§ Directive 1: Translate this sentence from the R data-exploration tutorial into Spanish: "Although scatterplots provide a lot of visual information, when there are more than a few variables, it can be helpful to assess the relationship between each pair with a single number."
§ Directive 2: Write the next part of the R data-exploration tutorial, starting after its last line.

§ Document segment:
- Opening Delimiter -

#install.packages("psych")
#install.packages("gpairs")
#install.packages("gplots")
#install.packages("coefplot")
#install.packages("car")
#install.packages("corrplot")
#install.packages("alr3")
#install.packaged("MASS")
#install.packages("mlogit")
library(MASS)
library(alr3)
require(car)
require("psych")
require(gpairs)
require(corrplot)
require(gplots)
require(coefplot)
setwd("C:\\Users\\armop\\Dropbox\\PHD\\Teaching\\AGBU505\\2019\\Lecture1") ##Start by defining directory
df=read.table("amus_park.csv",sep=",",header=TRUE)
After loading the data start the usual procedure to check the correctness of the loaded data. Check whether the loaded data has correct dimensions, print the first and last few observations.
dim(df)
head(df)
tail(df)
Check for NAN or missing values
sum(is.na(df)) #Check for NAN or missing values
It is good idea to summerize your data and investigate it.
describe(df)
or you can use different command
summary(df)
For summerizing discrete data use function table()
table(df$weekend) #for discrete data
Before modeling, there are two important things to check: that each individual variable has a reasonable distribution, and that joint relationships among the variables are appropriate for modeling. Start by visualizing data.
#Visualize the data
pairs(formula = ∼ weekend + num.child + distance +rides + games + wait + clean
+ overall, data=df,main="")
gpairs(df)
The difference of the above two function is on how they handle the discrete values.
To check the relationships among variables, we examine the bivariate scatterplots shown Figure above. They show few concerns apart from the need to transform distance. For example, the pairwise scatterplots of our continuous measures are generally elliptical in shape, which is a good indication that they are appropriate to use in a linear model. One question, however, concerns the fact that the variables in the lower right of figure are positively correlated.
df$logdist=log(df$distance)
gpairs(df[,-3])
head(df)
Although scatterplots provide a lot of visual information, when there are more than a few variables, it can be helpful to assess the relationship between each pair with a single number.
cor(df[,2:8])
corrplot.mixed(corr=cor(df[ , 2:8], use="complete.obs"),upper="ellipse", tl.pos="lt")

- Closing Delimiter -

§ Records shown:
- Opening Delimiter -

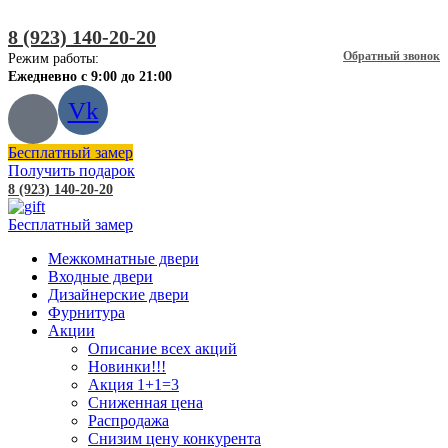
8 (923) 140-20-20
Обратный звонок
Режим работы:
Ежедневно с 9:00 до 21:00
Vk
Бесплатный замер
Получить подарок
8 (923) 140-20-20
Бесплатный замер
Межкомнатные двери
Входные двери
Дизайнерские двери
Фурнитура
Акции
Описание всех акций
Новинки!!!
Акция 1+1=3
Сниженная цена
Распродажа
Снизим цену конкурента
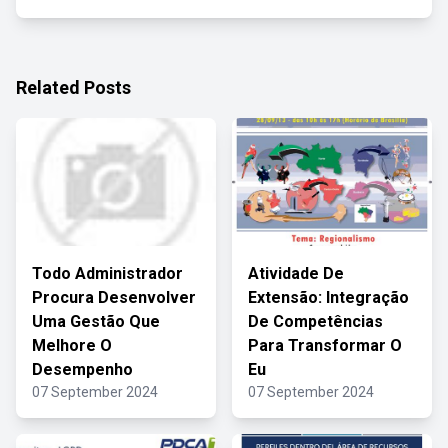
Related Posts
Todo Administrador
Atividade De
Procura Desenvolver
Extensão: Integração
Uma Gestão Que
De Competências
Melhore O
Para Transformar O
Desempenho
Eu
07 September 2024
07 September 2024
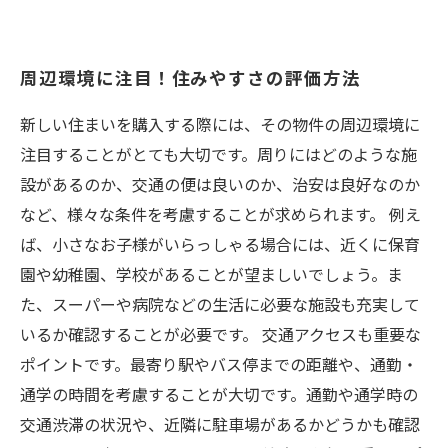
周辺環境に注目！住みやすさの評価方法
新しい住まいを購入する際には、その物件の周辺環境に
注目することがとても大切です。周りにはどのような施
設があるのか、交通の便は良いのか、治安は良好なのか
など、様々な条件を考慮することが求められます。 例え
ば、小さなお子様がいらっしゃる場合には、近くに保育
園や幼稚園、学校があることが望ましいでしょう。ま
た、スーパーや病院などの生活に必要な施設も充実して
いるか確認することが必要です。 交通アクセスも重要な
ポイントです。最寄り駅やバス停までの距離や、通勤・
通学の時間を考慮することが大切です。通勤や通学時の
交通渋滞の状況や、近隣に駐車場があるかどうかも確認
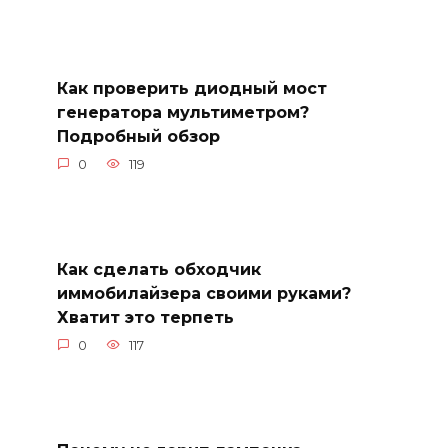
Как проверить диодный мост
генератора мультиметром?
Подробный обзор
0
119
Как сделать обходчик
иммобилайзера своими руками?
Хватит это терпеть
0
117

- Closing Delimiter -

§ Exercise output 1: Aunque los diagramas de dispersión proporcionan mucha información visual, cuando hay más de unas pocas variables, puede ser útil evaluar la relación entre cada par con un solo número.

§ Exercise output 2:
A correlation plot produced using corrplot.mixed() from the corrplot package is an easy way to visualize all of the correlations in the data. Numeric values of r are shown in the lower triangle of the matrix. The upper triangle displays ellipses (because we used the argument upper="ellipse"). These ellipses are tighter, progressively closer to being lines, for larger values of r, and are rounder, more like circles for r near zero. They are also shaded blue for positive direction, and red for negative (and show corresponding positive or negative slope).
Correlation coefficient r measures the linear association between two variables. If the relationship between two variables is not linear, it would be misleading to interpret r.
Now we are ready for model selection and validation process. We start with the Linear Model with a Single Predictor.
The goal of a satisfaction drivers analysis is to discover relationships between customers’ satisfaction with features of the service (or product) and their overall experience. For example, to what extent is satisfaction with the park’s rides related to overall experience? Is the relationship strong or weak?
Like most other R functions, lm() returns an object that we can save and use for other purposes. Typically, we assign the result of lm() to an object that is used in subsequent lines of code. For example, we can assign the result of lm() to a new object m1:
m1=lm(overall ∼ rides, data=df)
In the output, R repeats the model for reference and reports two coefficients, which are the intercept and the slope of the fitted line. Those can be used to determine the best estimate for any respondent’s report of overall based on knowing his or her value for rides.
m1$coefficients
typeof(m1$coefficients)
For example, from this model we would expect that a customer who gives a rating of 90 for satisfaction with rides would give an overall rating of:
m1$coefficients[1]+m1$coefficients[2]*90
plot(overall ∼ rides, data=df,xlab="Satisfaction with Rides", ylab="Overall Satisfaction")
abline(m1, col="blue")
The result is shown in abline() recognizes that it is dealing with an lm object and uses the slope and the intercept from m1 to draw the line.
If you want more details about output
summary(m1)
t_value <- 1.7146/ 0.1085
print(t_value)
p_value<-1-pt(t_value, df=498)
print(p_value)
alpha=0.05
conf_int_l<-1.7146 -qt(alpha/2,498)*0.1085
conf_int_u<-1.7146 + qt(alpha/2,498)*0.1085
round(conf_int_l,3)
round(conf_int_u,3)
round(confint(m1),3)
Cecking Model Validity and Model Fit
par(mfrow=c(2,2))
plot(m1)
I do not recommend routinely remove outliers yet I do recommend to inspect them and determine whether there is a problem with the data. Let inspect the identified points by selecting those rows:
df[c(57, 129, 295),]
In this case, none of the data points is obviously invalid (for instance, with values below 1 or greater than 100). Overall, figure looks good and suggests that the model relating overall satisfaction to satisfaction with rides is reasonable.
Now that we’ve covered the basics of linear models using just one predictor, we turn to the problem of assessing multiple drivers of satisfaction. Our goal is to sort through all of the features of the park—rides, games, wait times, and cleanliness—to determine which ones are most closely related to overall satisfaction.
m2 <- lm(overall ∼ rides + games + wait + clean, data=df)
summary(m2)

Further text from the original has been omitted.